The most significant changes were in those who were symptomatic, including about half those patients not having a sufficient amount of microbiota to even sequence.

The researchers were surprised to find these “low reads” of bacteria in the nasopharyngeal cavity of symptomatic individuals versus only two and four individuals in the negative and positive with no symptoms groups, respectively. The vast majority of the positive individuals with no symptoms still had sufficient microbiota, notes first author Dr. Ravindra Kolhe, director of MCG’s Georgia Esoteric and Molecular Laboratory, or GEM
Lab. which has performed more than 100,000 COVID tests.

They found differences in the type of bacteria as well, although the researchers note that the function of some of the bacteria they found are not well understood.

As the virus’ name and two years of experience with it indicate, a major method for transmitting severe acute respiratory syndrome coronavirus 2, or SARS-Cov-2, is when someone coughs, sneezes or even talks, and droplets called aerosols carrying the virus move through the air and into another person’s nose or mouth.

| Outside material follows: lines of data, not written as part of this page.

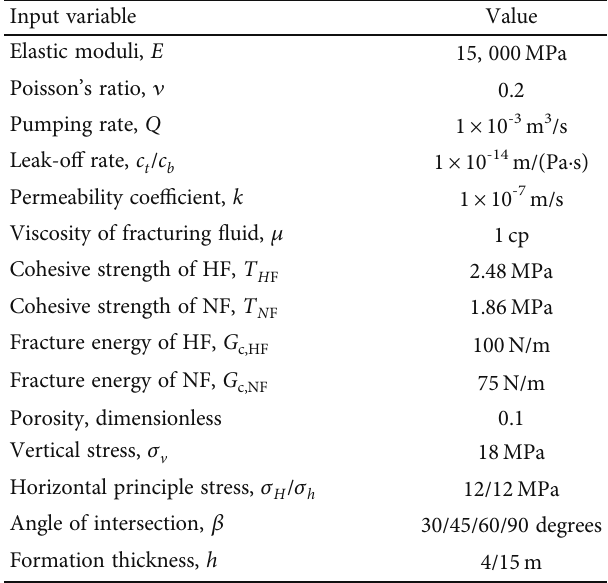
and the overburden stress σ is along the height of this domain. The H v Table 3: Input variable values of the fi nite element numerical calculation of 3D simple hydraulic and natural fracture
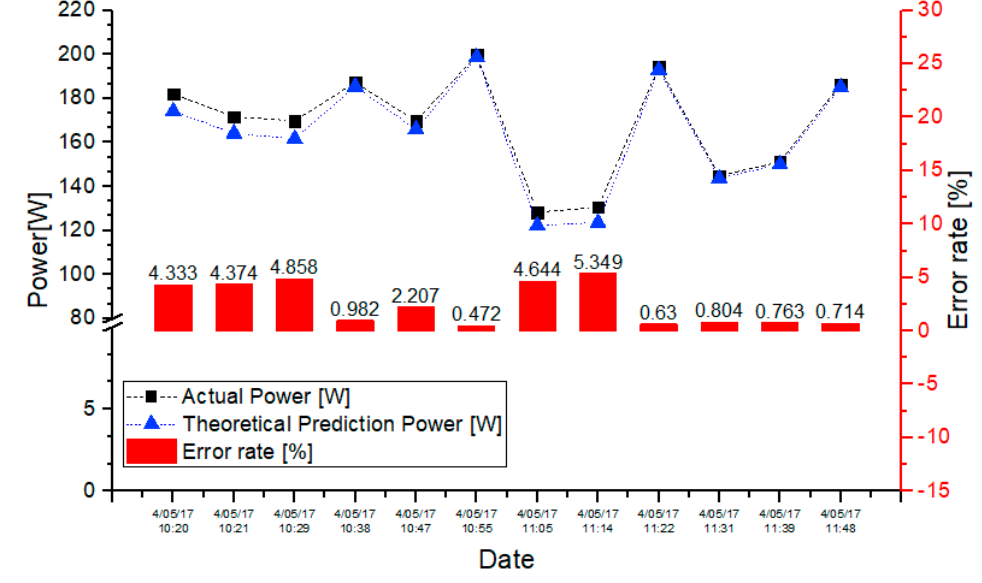
Figure 14. Experimental data of Exp. 4.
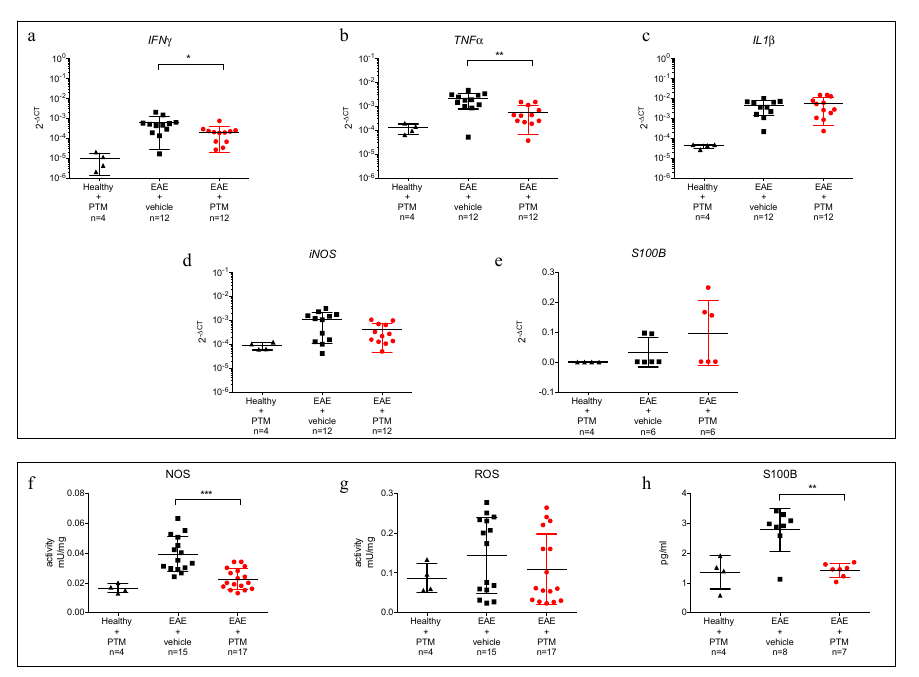
Figure 2. Impact of pentamidine (PTM) on gene expression and protein levels of inflammatory cytokines, S100B, nitric oxide synthase (NOS), and radical oxygen species (ROS) during EAE. ( a – c ) qPCR, performed on total mRNA extracted from the emi-brain of treated (PTM), untreated (vehicle) EAE, and CTRL (PTM treated healthy mice), shows a significant reduction in PTM-treated animals for the expression of IFN γ (a, p = 0.03) and TNF α (b, p = 0.008), despite no difference of IL1 β ( c ). No change of inducible nitric oxide synthase iNOS and S100B mRNA is observed ( d , e ). Colorimetric activity assay for NOS shows a significant difference ( f, vehicle vs. PTM p < 0.0001), while ROS activity does not reveal any change during PTM treatment ( g ). S100B has been measured by ELISA (h) resulting in a significant downregulation of the S100B protein ( p = 0.0085). Statistical analysis has been performed using Mann–Whitney test. The qPCR analyses for cytokines and iNOS ( a – d ) have been performed on a total of 28 mice (12 EAE–PTM-treated, 12 EAE-vehicle-treated and 4 healthy-untreated), excluding EAE affected mice sacrificed during remission phase. The qPCR and the ELISA for S100B ( e , h ) were performed on mice of the second experiment (because the samples of first experiment were not usable in terms of quality and quantity) on a total of 19 mice (7 EAE–PTM-treated, 8 EAE–vehicle-treated and 4 healthy untreated); for S100B qPCR three results were missing (1 in EAE–PTM-treated and 2 EAE–vehicle-treated groups). Colorimetric activity assays for NOS and ROS ( f , g ) have been performed on 36 mice (17 EAE–PTM treated, 15 EAE–vehicle treated and 4 healthy untreated). For graphical reasons, y -axes are displayed in logarithmic for cytokines and iNOs mRNA expression ( a – d ) and linear y -axes for S100B mRNA expression ( e ) and colorimetric and ELISA assays ( f – h ). * p < 0.05; ** p < 0.001; *** p < 0.0001.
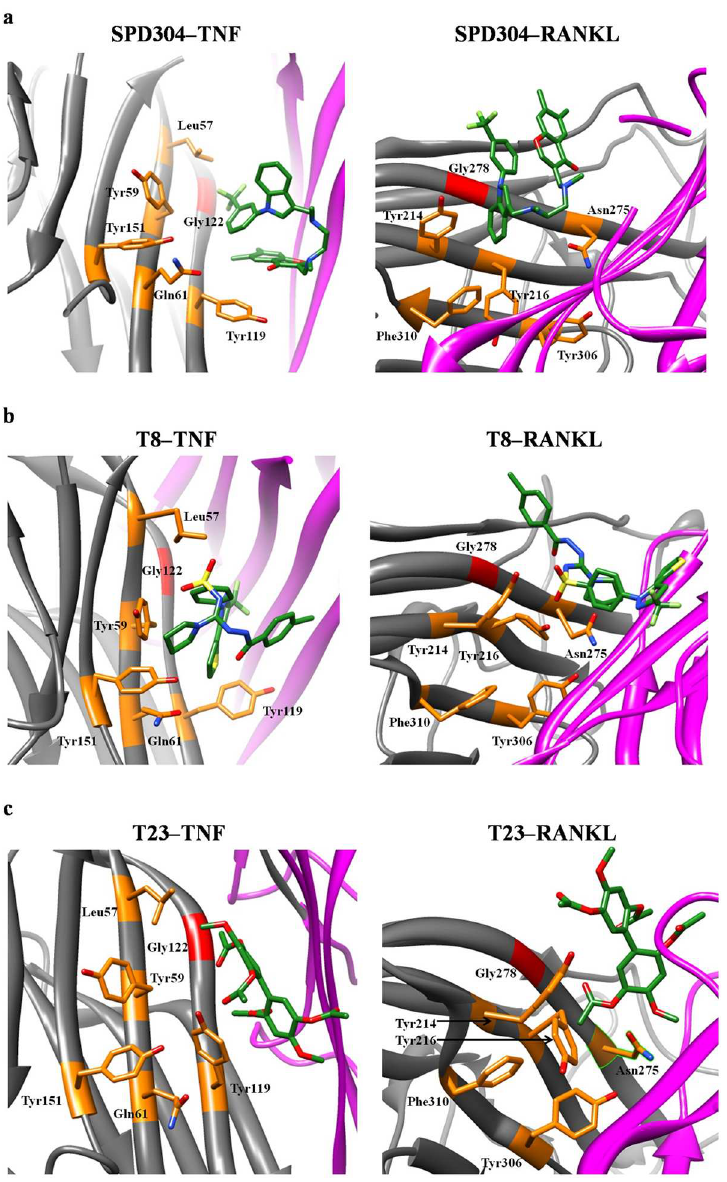
Fig 6. Representative MD conformations of (a) SPD304, (b) T8 and (c) T23 in TNF and RANKL complexes. Important residues for protein inhibitionare displayedin orange; Gly122 and Gly278 are shown in red. Protein chains A and B are colored gray and magenta, respectively. For simplicity, interacting residues only on chains A are displayedand hydrogenatoms are not shown. Compoundsare highlighted in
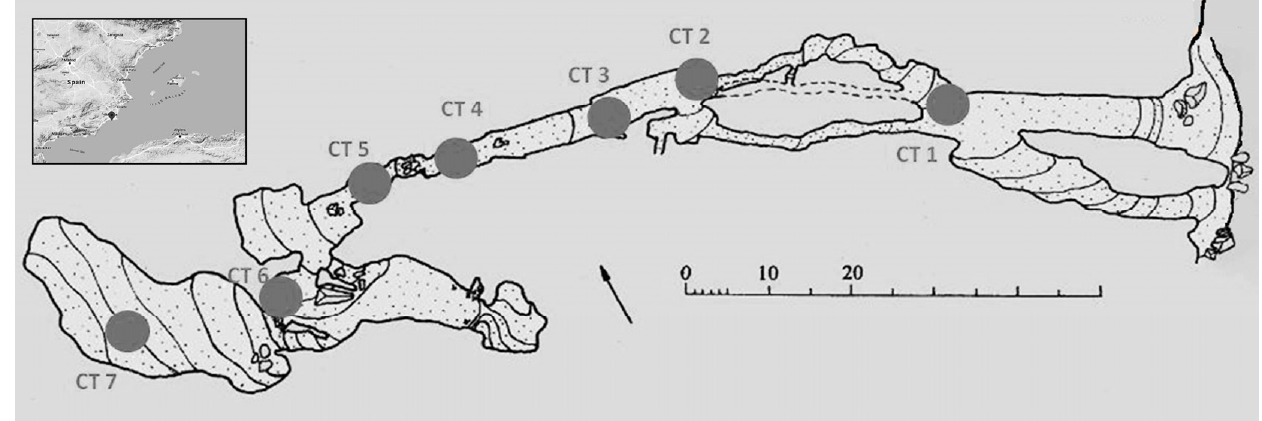
Figure 5. Location and sampling map of CT12 cave, Murcia region, Spain [114].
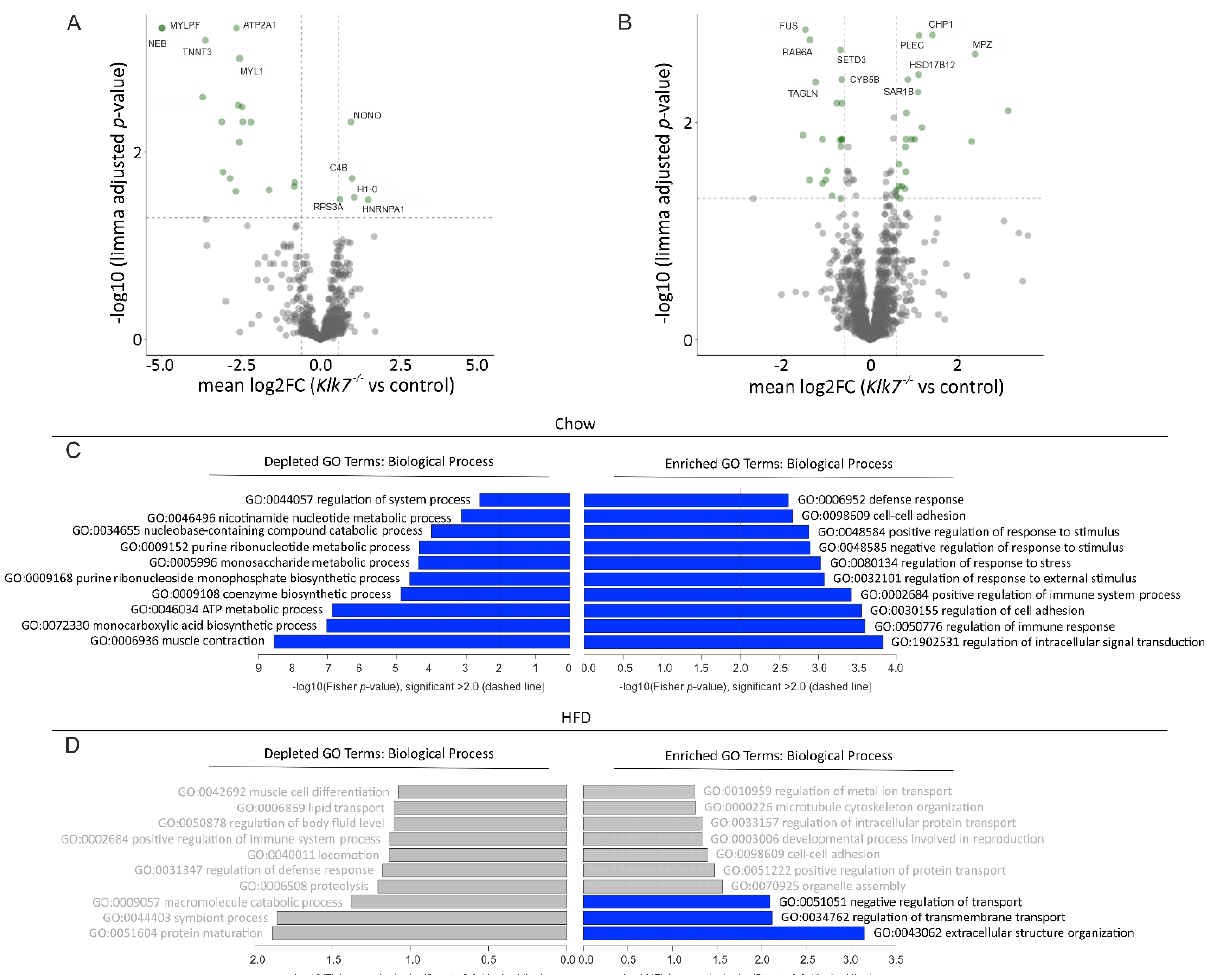
Figure 7. Analysis of proteome expression changes induced in iWAT of AT-specific Klk7 −/− mice. ( A , B ) Volcano plots of differentially expressed proteins in iWAT of AT Klk7 −/− mice under chow ( A ) and HFD ( B ) conditions. Protein expression data in the volcano plot are displayed as log2 fold change (FC) versus the log10 of the limma adjusted p -value. Proteins with significant differences in expression compared to controls are shown in green. Thresholds are shown as dashed lines. The top five differentially expressed genes (sorted by log-odds) are labelled with corresponding gene symbols. ( C , D ) Enriched GO terms related to biological processes in chow- (upper panel) and HFD-fed (lower panel) animals. Vertical bars represent the GO terms; the horizontal axis indicates −log10 ( p -value). Significantly enriched GO terms are labelled in blue.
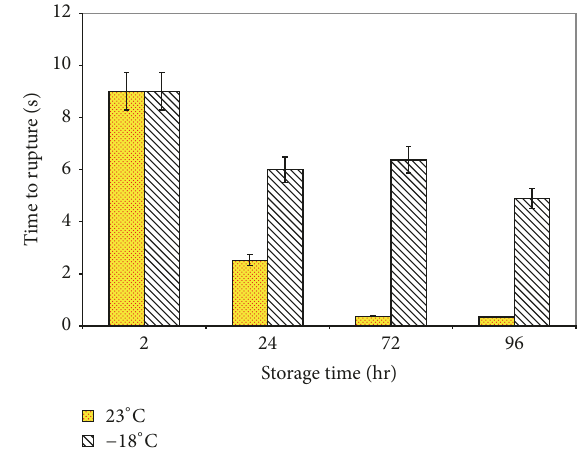
Figure 2: Relationship between time to rupture and storage time for PB at different storage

The moist, mucus-producing lining of this area works like a natural barrier to invaders and there also is a significant complement of immune cells present, Fulzele says, and their response to respiratory viruses is key. The area also is abundant with ACE-2 receptors, to which the spiky virus
binds, and Kolhe says it’s a major landing spot for this virus.

Their new findings indicate that the altered microbiota in the symptomatic patients impacted their immune response to the virus, Kolhe and Fulzele say.

While the relationship between the nasopharyngeal microbiota and the severity of COVID-19 remains unknown, their study indicates a “strong association” between the nasal microbiota, SARS-CoV-2 infection and severity,” they say.